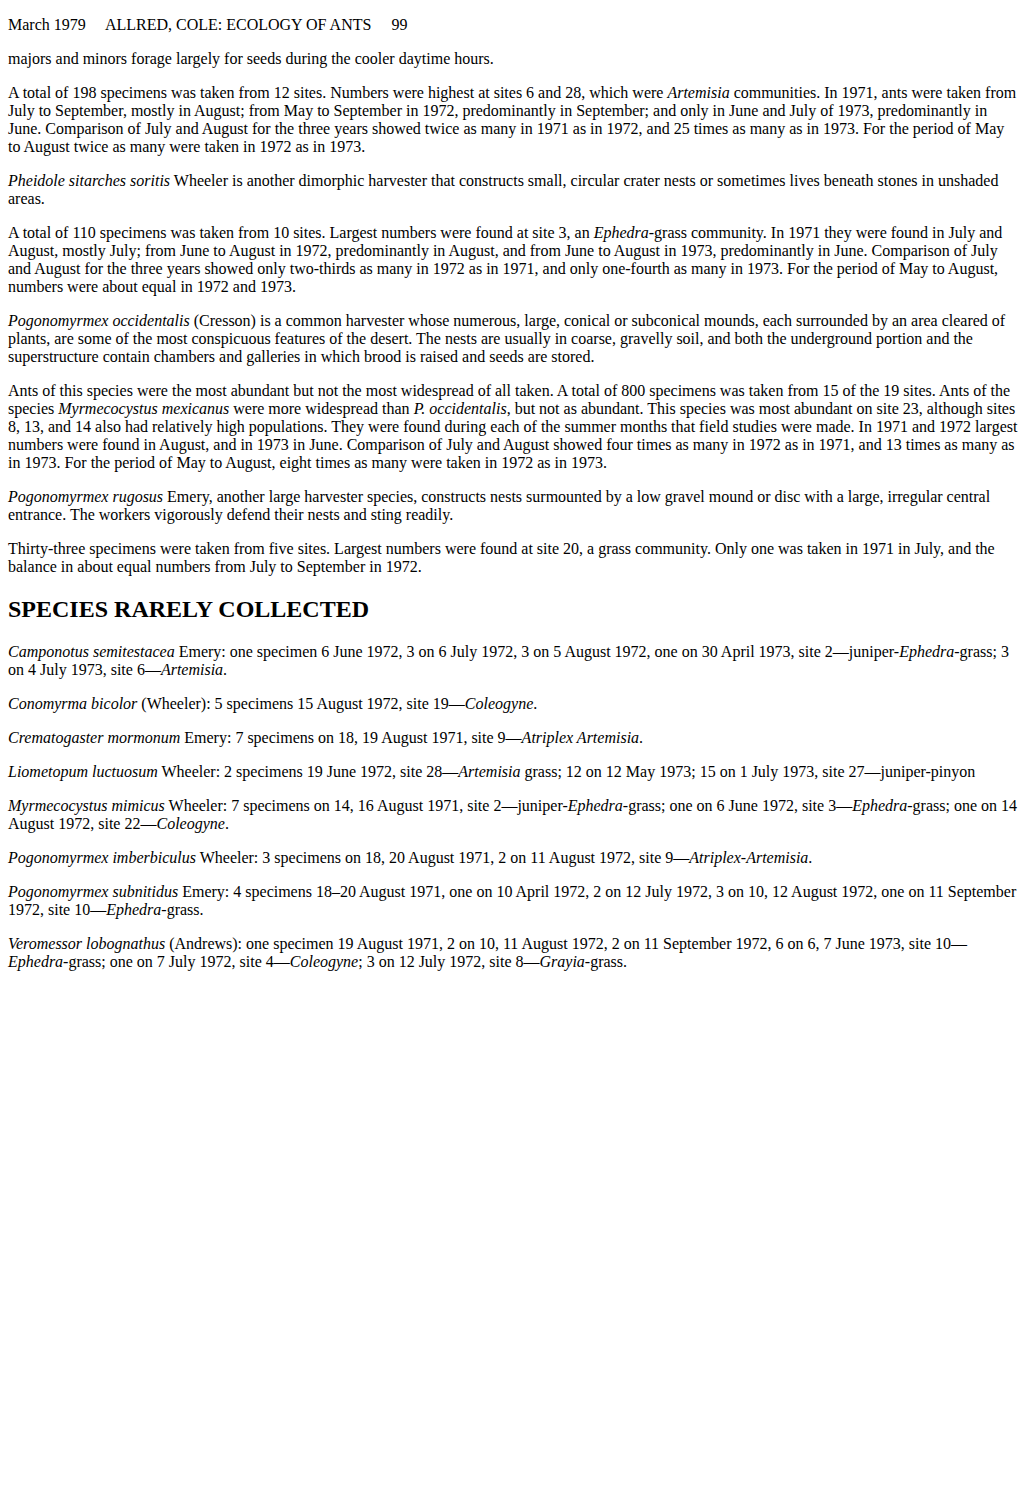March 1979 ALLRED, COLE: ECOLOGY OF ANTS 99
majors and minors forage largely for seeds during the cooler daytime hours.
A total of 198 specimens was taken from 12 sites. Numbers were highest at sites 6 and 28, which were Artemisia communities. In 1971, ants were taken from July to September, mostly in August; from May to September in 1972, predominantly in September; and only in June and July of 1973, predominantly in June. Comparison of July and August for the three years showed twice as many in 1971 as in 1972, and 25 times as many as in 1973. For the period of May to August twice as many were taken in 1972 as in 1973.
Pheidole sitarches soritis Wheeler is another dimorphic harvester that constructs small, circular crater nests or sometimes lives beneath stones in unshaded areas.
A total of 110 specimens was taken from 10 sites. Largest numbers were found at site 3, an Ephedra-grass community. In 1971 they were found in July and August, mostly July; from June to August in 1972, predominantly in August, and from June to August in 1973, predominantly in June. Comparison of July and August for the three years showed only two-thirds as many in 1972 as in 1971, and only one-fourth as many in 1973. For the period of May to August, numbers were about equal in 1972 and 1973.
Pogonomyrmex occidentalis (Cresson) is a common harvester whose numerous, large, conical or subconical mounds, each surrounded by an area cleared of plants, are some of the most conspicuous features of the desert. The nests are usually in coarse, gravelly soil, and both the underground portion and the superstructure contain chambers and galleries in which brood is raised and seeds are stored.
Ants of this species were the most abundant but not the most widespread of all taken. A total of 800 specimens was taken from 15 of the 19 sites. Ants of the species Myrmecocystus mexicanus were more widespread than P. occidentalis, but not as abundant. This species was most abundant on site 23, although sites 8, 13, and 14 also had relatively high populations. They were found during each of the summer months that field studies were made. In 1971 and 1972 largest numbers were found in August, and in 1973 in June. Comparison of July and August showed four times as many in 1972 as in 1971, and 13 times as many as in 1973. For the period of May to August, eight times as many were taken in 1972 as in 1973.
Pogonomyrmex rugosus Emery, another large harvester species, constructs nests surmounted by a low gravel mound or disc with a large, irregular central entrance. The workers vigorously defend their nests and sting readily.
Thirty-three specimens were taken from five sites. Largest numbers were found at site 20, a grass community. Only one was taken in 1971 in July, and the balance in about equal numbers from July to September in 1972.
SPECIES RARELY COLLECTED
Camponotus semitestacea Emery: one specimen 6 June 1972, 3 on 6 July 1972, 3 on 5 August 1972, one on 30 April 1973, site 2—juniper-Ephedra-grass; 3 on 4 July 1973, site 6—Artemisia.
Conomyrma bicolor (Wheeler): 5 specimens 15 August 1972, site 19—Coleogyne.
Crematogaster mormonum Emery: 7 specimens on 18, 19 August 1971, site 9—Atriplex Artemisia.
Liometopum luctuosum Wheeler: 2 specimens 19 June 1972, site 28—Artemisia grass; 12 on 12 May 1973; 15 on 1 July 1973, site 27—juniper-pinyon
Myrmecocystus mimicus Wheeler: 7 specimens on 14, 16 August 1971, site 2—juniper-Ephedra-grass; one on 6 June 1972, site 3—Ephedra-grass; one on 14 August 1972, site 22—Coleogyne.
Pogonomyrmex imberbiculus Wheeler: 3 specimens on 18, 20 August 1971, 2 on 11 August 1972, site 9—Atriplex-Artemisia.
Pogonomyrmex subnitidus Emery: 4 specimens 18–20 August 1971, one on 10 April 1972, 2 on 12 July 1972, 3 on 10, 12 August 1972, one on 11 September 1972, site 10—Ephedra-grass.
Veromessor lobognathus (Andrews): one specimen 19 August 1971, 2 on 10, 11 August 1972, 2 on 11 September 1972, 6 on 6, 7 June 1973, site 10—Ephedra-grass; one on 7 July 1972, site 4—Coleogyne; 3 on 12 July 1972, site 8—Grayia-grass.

▶ [EXERCISE DETAILS]: Retype the data above verbatim, minus images.

▶ [EXPECTED ANSWER]:
March 1979 ALLRED, COLE: ECOLOGY OF ANTS 99
majors and minors forage largely for seeds during the cooler daytime hours.
A total of 198 specimens was taken from 12 sites. Numbers were highest at sites 6 and 28, which were Artemisia communities. In 1971, ants were taken from July to September, mostly in August; from May to September in 1972, predominantly in September; and only in June and July of 1973, predominantly in June. Comparison of July and August for the three years showed twice as many in 1971 as in 1972, and 25 times as many as in 1973. For the period of May to August twice as many were taken in 1972 as in 1973.
Pheidole sitarches soritis Wheeler is another dimorphic harvester that constructs small, circular crater nests or sometimes lives beneath stones in unshaded areas.
A total of 110 specimens was taken from 10 sites. Largest numbers were found at site 3, an Ephedra-grass community. In 1971 they were found in July and August, mostly July; from June to August in 1972, predominantly in August, and from June to August in 1973, predominantly in June. Comparison of July and August for the three years showed only two-thirds as many in 1972 as in 1971, and only one-fourth as many in 1973. For the period of May to August, numbers were about equal in 1972 and 1973.
Pogonomyrmex occidentalis (Cresson) is a common harvester whose numerous, large, conical or subconical mounds, each surrounded by an area cleared of plants, are some of the most conspicuous features of the desert. The nests are usually in coarse, gravelly soil, and both the underground portion and the superstructure contain chambers and galleries in which brood is raised and seeds are stored.
Ants of this species were the most abundant but not the most widespread of all taken. A total of 800 specimens was taken from 15 of the 19 sites. Ants of the species Myrmecocystus mexicanus were more widespread than P. occidentalis, but not as abundant. This species was most abundant on site 23, although sites 8, 13, and 14 also had relatively high populations. They were found during each of the summer months that field studies were made. In 1971 and 1972 largest numbers were found in August, and in 1973 in June. Comparison of July and August showed four times as many in 1972 as in 1971, and 13 times as many as in 1973. For the period of May to August, eight times as many were taken in 1972 as in 1973.
Pogonomyrmex rugosus Emery, another large harvester species, constructs nests surmounted by a low gravel mound or disc with a large, irregular central entrance. The workers vigorously defend their nests and sting readily.
Thirty-three specimens were taken from five sites. Largest numbers were found at site 20, a grass community. Only one was taken in 1971 in July, and the balance in about equal numbers from July to September in 1972.
SPECIES RARELY COLLECTED
Camponotus semitestacea Emery: one specimen 6 June 1972, 3 on 6 July 1972, 3 on 5 August 1972, one on 30 April 1973, site 2—juniper-Ephedra-grass; 3 on 4 July 1973, site 6—Artemisia.
Conomyrma bicolor (Wheeler): 5 specimens 15 August 1972, site 19—Coleogyne.
Crematogaster mormonum Emery: 7 specimens on 18, 19 August 1971, site 9—Atriplex Artemisia.
Liometopum luctuosum Wheeler: 2 specimens 19 June 1972, site 28—Artemisia grass; 12 on 12 May 1973; 15 on 1 July 1973, site 27—juniper-pinyon
Myrmecocystus mimicus Wheeler: 7 specimens on 14, 16 August 1971, site 2—juniper-Ephedra-grass; one on 6 June 1972, site 3—Ephedra-grass; one on 14 August 1972, site 22—Coleogyne.
Pogonomyrmex imberbiculus Wheeler: 3 specimens on 18, 20 August 1971, 2 on 11 August 1972, site 9—Atriplex-Artemisia.
Pogonomyrmex subnitidus Emery: 4 specimens 18–20 August 1971, one on 10 April 1972, 2 on 12 July 1972, 3 on 10, 12 August 1972, one on 11 September 1972, site 10—Ephedra-grass.
Veromessor lobognathus (Andrews): one specimen 19 August 1971, 2 on 10, 11 August 1972, 2 on 11 September 1972, 6 on 6, 7 June 1973, site 10—Ephedra-grass; one on 7 July 1972, site 4—Coleogyne; 3 on 12 July 1972, site 8—Grayia-grass.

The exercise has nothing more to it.